I’m all for making contracts shorter. I’ve demonstrated over and over that applying A Manual of Style for Contract Drafting’s guidelines results in contracts that are not only way clearer but also significantly shorter.
But there’s a context where I add more to a contract than you might expect. Namely, when contract boilerplate provides for a given mechanism and there’s a good chance that not addressing how that mechanism might play out could lead to uncertainty.
One example of such a context is indemnification provisions. It’s routine for contracts to include an obligation to indemnify but otherwise say little about indemnification. When something happens that might fall within the scope an indemnification obligation, that kind of bare-bones approach can lead to fights over what indemnification covers.
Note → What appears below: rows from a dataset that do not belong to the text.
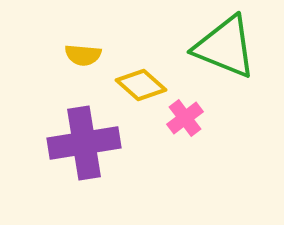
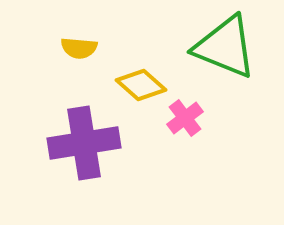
yellow semicircle: moved 4 px left, 7 px up
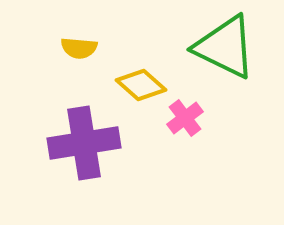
green triangle: rotated 4 degrees clockwise
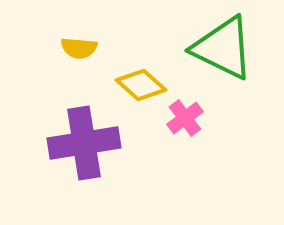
green triangle: moved 2 px left, 1 px down
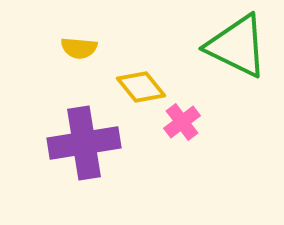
green triangle: moved 14 px right, 2 px up
yellow diamond: moved 2 px down; rotated 9 degrees clockwise
pink cross: moved 3 px left, 4 px down
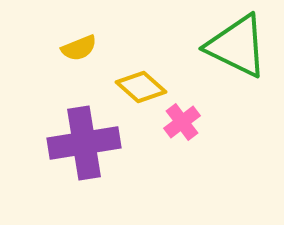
yellow semicircle: rotated 27 degrees counterclockwise
yellow diamond: rotated 9 degrees counterclockwise
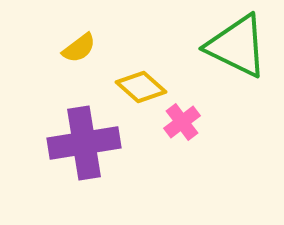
yellow semicircle: rotated 15 degrees counterclockwise
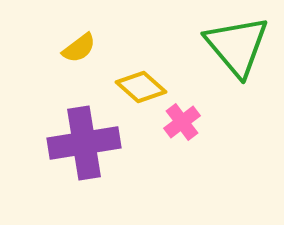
green triangle: rotated 24 degrees clockwise
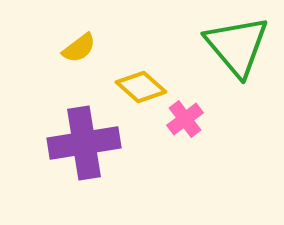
pink cross: moved 3 px right, 3 px up
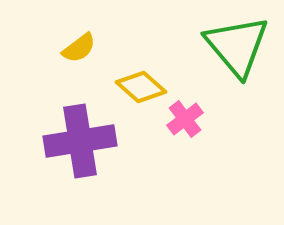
purple cross: moved 4 px left, 2 px up
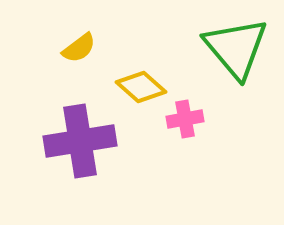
green triangle: moved 1 px left, 2 px down
pink cross: rotated 27 degrees clockwise
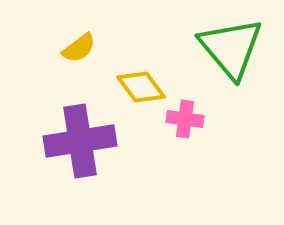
green triangle: moved 5 px left
yellow diamond: rotated 12 degrees clockwise
pink cross: rotated 18 degrees clockwise
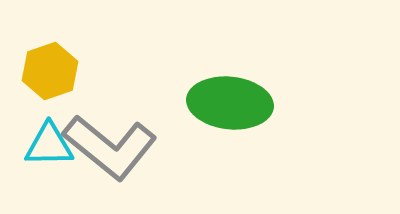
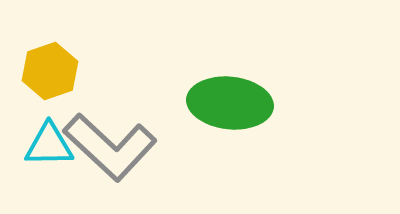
gray L-shape: rotated 4 degrees clockwise
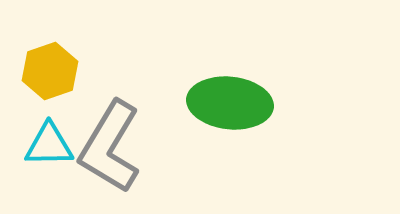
gray L-shape: rotated 78 degrees clockwise
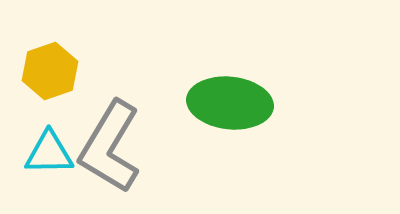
cyan triangle: moved 8 px down
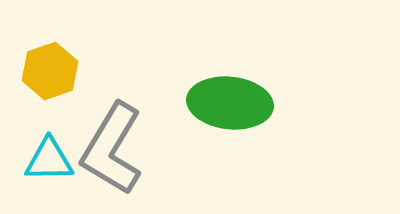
gray L-shape: moved 2 px right, 2 px down
cyan triangle: moved 7 px down
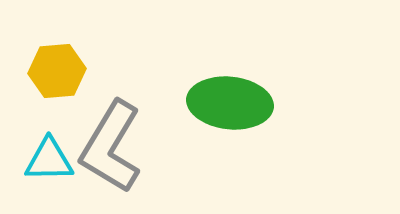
yellow hexagon: moved 7 px right; rotated 14 degrees clockwise
gray L-shape: moved 1 px left, 2 px up
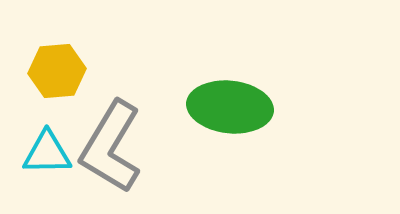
green ellipse: moved 4 px down
cyan triangle: moved 2 px left, 7 px up
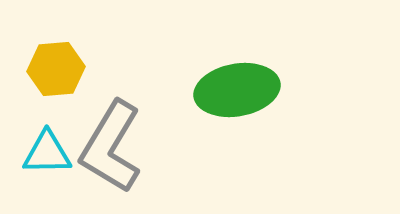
yellow hexagon: moved 1 px left, 2 px up
green ellipse: moved 7 px right, 17 px up; rotated 16 degrees counterclockwise
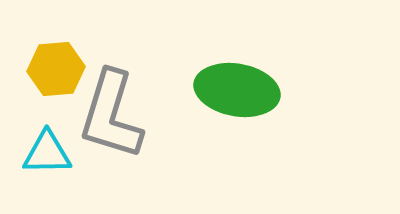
green ellipse: rotated 20 degrees clockwise
gray L-shape: moved 32 px up; rotated 14 degrees counterclockwise
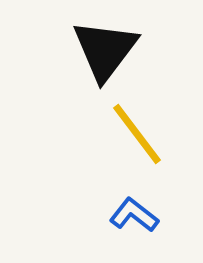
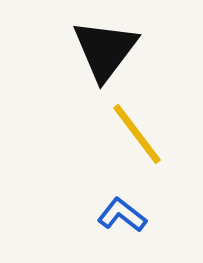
blue L-shape: moved 12 px left
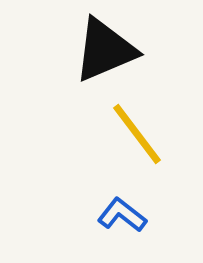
black triangle: rotated 30 degrees clockwise
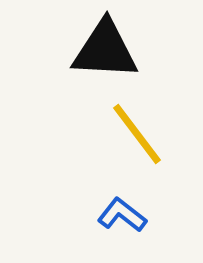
black triangle: rotated 26 degrees clockwise
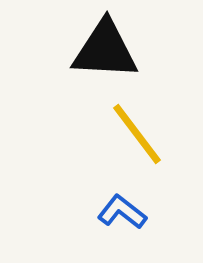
blue L-shape: moved 3 px up
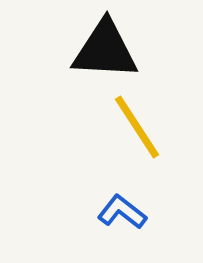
yellow line: moved 7 px up; rotated 4 degrees clockwise
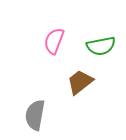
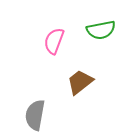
green semicircle: moved 16 px up
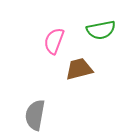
brown trapezoid: moved 1 px left, 13 px up; rotated 24 degrees clockwise
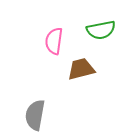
pink semicircle: rotated 12 degrees counterclockwise
brown trapezoid: moved 2 px right
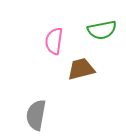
green semicircle: moved 1 px right
gray semicircle: moved 1 px right
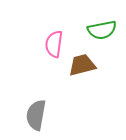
pink semicircle: moved 3 px down
brown trapezoid: moved 1 px right, 4 px up
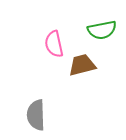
pink semicircle: rotated 20 degrees counterclockwise
gray semicircle: rotated 12 degrees counterclockwise
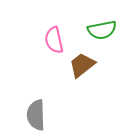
pink semicircle: moved 4 px up
brown trapezoid: rotated 24 degrees counterclockwise
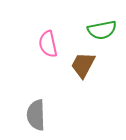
pink semicircle: moved 6 px left, 4 px down
brown trapezoid: moved 1 px right; rotated 24 degrees counterclockwise
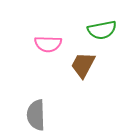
pink semicircle: rotated 76 degrees counterclockwise
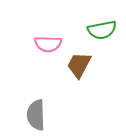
brown trapezoid: moved 4 px left
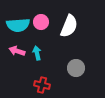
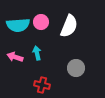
pink arrow: moved 2 px left, 6 px down
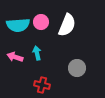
white semicircle: moved 2 px left, 1 px up
gray circle: moved 1 px right
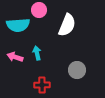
pink circle: moved 2 px left, 12 px up
gray circle: moved 2 px down
red cross: rotated 14 degrees counterclockwise
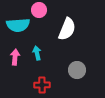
white semicircle: moved 4 px down
pink arrow: rotated 77 degrees clockwise
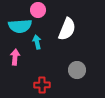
pink circle: moved 1 px left
cyan semicircle: moved 2 px right, 1 px down
cyan arrow: moved 11 px up
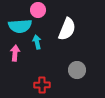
pink arrow: moved 4 px up
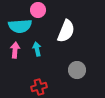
white semicircle: moved 1 px left, 2 px down
cyan arrow: moved 7 px down
pink arrow: moved 3 px up
red cross: moved 3 px left, 2 px down; rotated 14 degrees counterclockwise
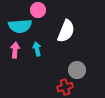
red cross: moved 26 px right
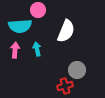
red cross: moved 1 px up
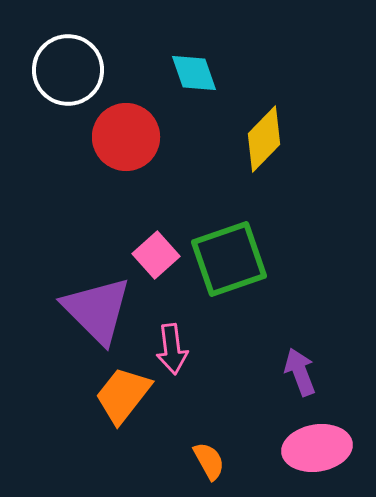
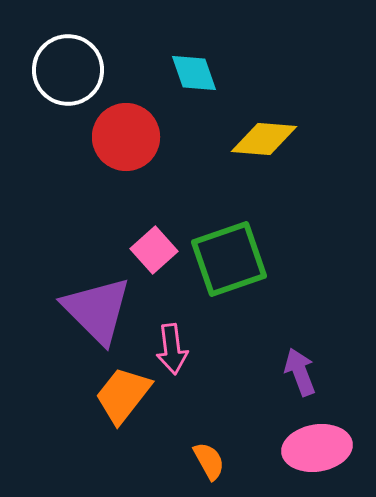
yellow diamond: rotated 50 degrees clockwise
pink square: moved 2 px left, 5 px up
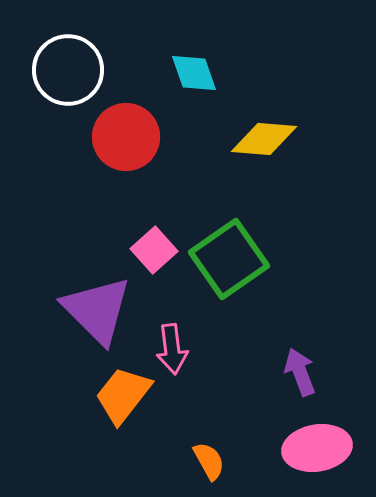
green square: rotated 16 degrees counterclockwise
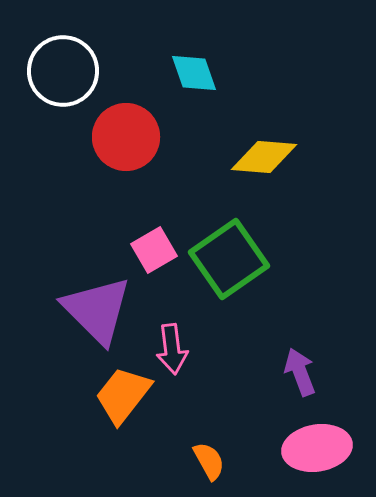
white circle: moved 5 px left, 1 px down
yellow diamond: moved 18 px down
pink square: rotated 12 degrees clockwise
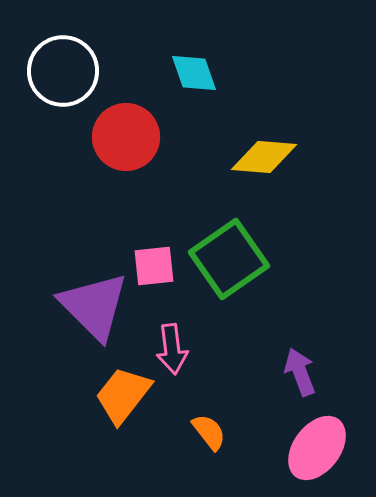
pink square: moved 16 px down; rotated 24 degrees clockwise
purple triangle: moved 3 px left, 4 px up
pink ellipse: rotated 44 degrees counterclockwise
orange semicircle: moved 29 px up; rotated 9 degrees counterclockwise
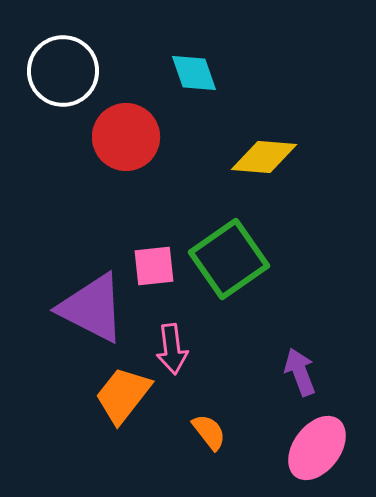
purple triangle: moved 2 px left, 2 px down; rotated 18 degrees counterclockwise
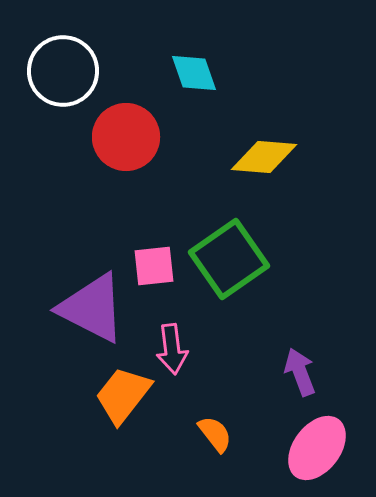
orange semicircle: moved 6 px right, 2 px down
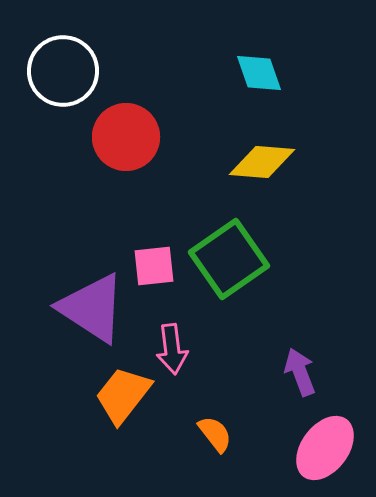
cyan diamond: moved 65 px right
yellow diamond: moved 2 px left, 5 px down
purple triangle: rotated 6 degrees clockwise
pink ellipse: moved 8 px right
Litigators can be left prodding the corpse of the indemnification verb (usually indemnify or hold harmless or defend, or some combination), hoping it will disgorge its secrets. For example, Fillip v. Centerstone Linen Services, LLC, No. CIV.A. 8712-ML, 2014 WL 793123, at *4 (Del. Ch. 27 Feb. 2014), involves a fight over whether an obligation to defend required the indemnifying party to advance defense costs.
I would much rather be specific about how indemnification would play out. For an example of what that looks like, see this blog post about my indemnification language.
Another example is a notices provision. If in a contract you provide for the parties to notify each other, what constitutes effective notice? If you don’t address that in the contract, it might be up to a court to decide for you, relying on moldy old default rules. Go here for a notices provision created using an Adams Contracts template, with the user opting for a comprehensive version, and go here for my writings (and one video) on notices provisions.
In each of those two cases, my approach can add half a page to your contract. In the case of indemnification, what’s at stake makes that half a page worth it. In the case of a notices provision, that half a page is straightforward—it doesn’t impose a significant cognitive burden.
In both cases, the extra language isn’t speculative. Instead, it addresses matters that one could reasonably expect to result from the initial choice to include that kind of provision.
There’s one context where the extra language isn’t worth it: when not enough is at stake for you to bother with it. But the assumption underlying Adams Contracts is that something meaningful is at stake.